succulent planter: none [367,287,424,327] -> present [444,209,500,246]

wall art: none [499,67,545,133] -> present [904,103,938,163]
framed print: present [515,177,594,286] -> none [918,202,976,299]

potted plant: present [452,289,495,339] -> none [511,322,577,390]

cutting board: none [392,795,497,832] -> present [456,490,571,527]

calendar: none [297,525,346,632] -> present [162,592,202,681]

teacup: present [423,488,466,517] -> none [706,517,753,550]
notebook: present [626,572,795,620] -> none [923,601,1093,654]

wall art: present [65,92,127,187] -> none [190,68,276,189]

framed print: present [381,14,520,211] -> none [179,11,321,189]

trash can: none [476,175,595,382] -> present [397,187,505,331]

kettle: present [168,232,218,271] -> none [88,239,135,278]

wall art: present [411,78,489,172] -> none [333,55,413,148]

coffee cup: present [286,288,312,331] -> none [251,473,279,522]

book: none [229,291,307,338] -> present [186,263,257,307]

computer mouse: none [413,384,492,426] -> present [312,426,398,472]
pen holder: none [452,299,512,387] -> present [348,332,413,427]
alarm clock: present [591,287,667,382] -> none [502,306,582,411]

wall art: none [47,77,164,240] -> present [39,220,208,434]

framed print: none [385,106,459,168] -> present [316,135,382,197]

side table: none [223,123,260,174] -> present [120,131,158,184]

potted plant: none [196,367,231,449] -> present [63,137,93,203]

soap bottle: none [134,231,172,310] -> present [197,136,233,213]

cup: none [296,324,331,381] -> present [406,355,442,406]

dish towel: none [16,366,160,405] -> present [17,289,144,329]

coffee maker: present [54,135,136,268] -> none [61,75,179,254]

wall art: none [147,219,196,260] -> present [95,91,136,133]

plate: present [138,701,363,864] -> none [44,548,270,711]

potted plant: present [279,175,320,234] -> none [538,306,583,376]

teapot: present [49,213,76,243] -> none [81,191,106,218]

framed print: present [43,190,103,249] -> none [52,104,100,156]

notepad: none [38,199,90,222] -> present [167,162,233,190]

* **What to produce**:
Set the lines down exactly as they stand, beginning at the one that contains "notebook: present [626,572,795,620]" and stopping after the last line of the entries above.

* **Answer for this exercise**:
notebook: present [626,572,795,620] -> none [923,601,1093,654]

wall art: present [65,92,127,187] -> none [190,68,276,189]

framed print: present [381,14,520,211] -> none [179,11,321,189]

trash can: none [476,175,595,382] -> present [397,187,505,331]

kettle: present [168,232,218,271] -> none [88,239,135,278]

wall art: present [411,78,489,172] -> none [333,55,413,148]

coffee cup: present [286,288,312,331] -> none [251,473,279,522]

book: none [229,291,307,338] -> present [186,263,257,307]

computer mouse: none [413,384,492,426] -> present [312,426,398,472]
pen holder: none [452,299,512,387] -> present [348,332,413,427]
alarm clock: present [591,287,667,382] -> none [502,306,582,411]

wall art: none [47,77,164,240] -> present [39,220,208,434]

framed print: none [385,106,459,168] -> present [316,135,382,197]

side table: none [223,123,260,174] -> present [120,131,158,184]

potted plant: none [196,367,231,449] -> present [63,137,93,203]

soap bottle: none [134,231,172,310] -> present [197,136,233,213]

cup: none [296,324,331,381] -> present [406,355,442,406]

dish towel: none [16,366,160,405] -> present [17,289,144,329]

coffee maker: present [54,135,136,268] -> none [61,75,179,254]

wall art: none [147,219,196,260] -> present [95,91,136,133]

plate: present [138,701,363,864] -> none [44,548,270,711]

potted plant: present [279,175,320,234] -> none [538,306,583,376]

teapot: present [49,213,76,243] -> none [81,191,106,218]

framed print: present [43,190,103,249] -> none [52,104,100,156]

notepad: none [38,199,90,222] -> present [167,162,233,190]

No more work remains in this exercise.